Exercise objective: Transcribe every entry that follows exactly, omitting all pictures.

Saved entries:
---+---
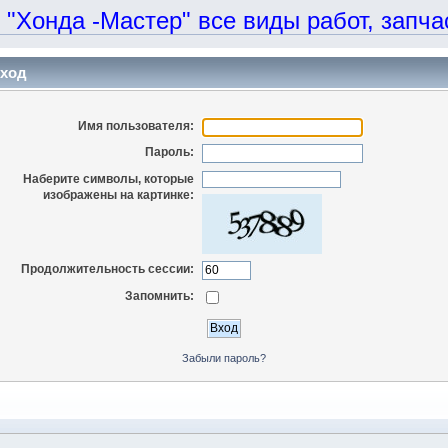
онда -Мастер" все виды работ, запчаст
ход
Имя пользователя:
Пароль:
Наберите символы, которые
изображены на картинке:
Продолжительность сессии:
Запомнить:
Забыли пароль?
---+---
Response below:
онда -Мастер" все виды работ, запчаст
ход
Имя пользователя:
Пароль:
Наберите символы, которые
изображены на картинке:
Продолжительность сессии:
Запомнить:
Забыли пароль?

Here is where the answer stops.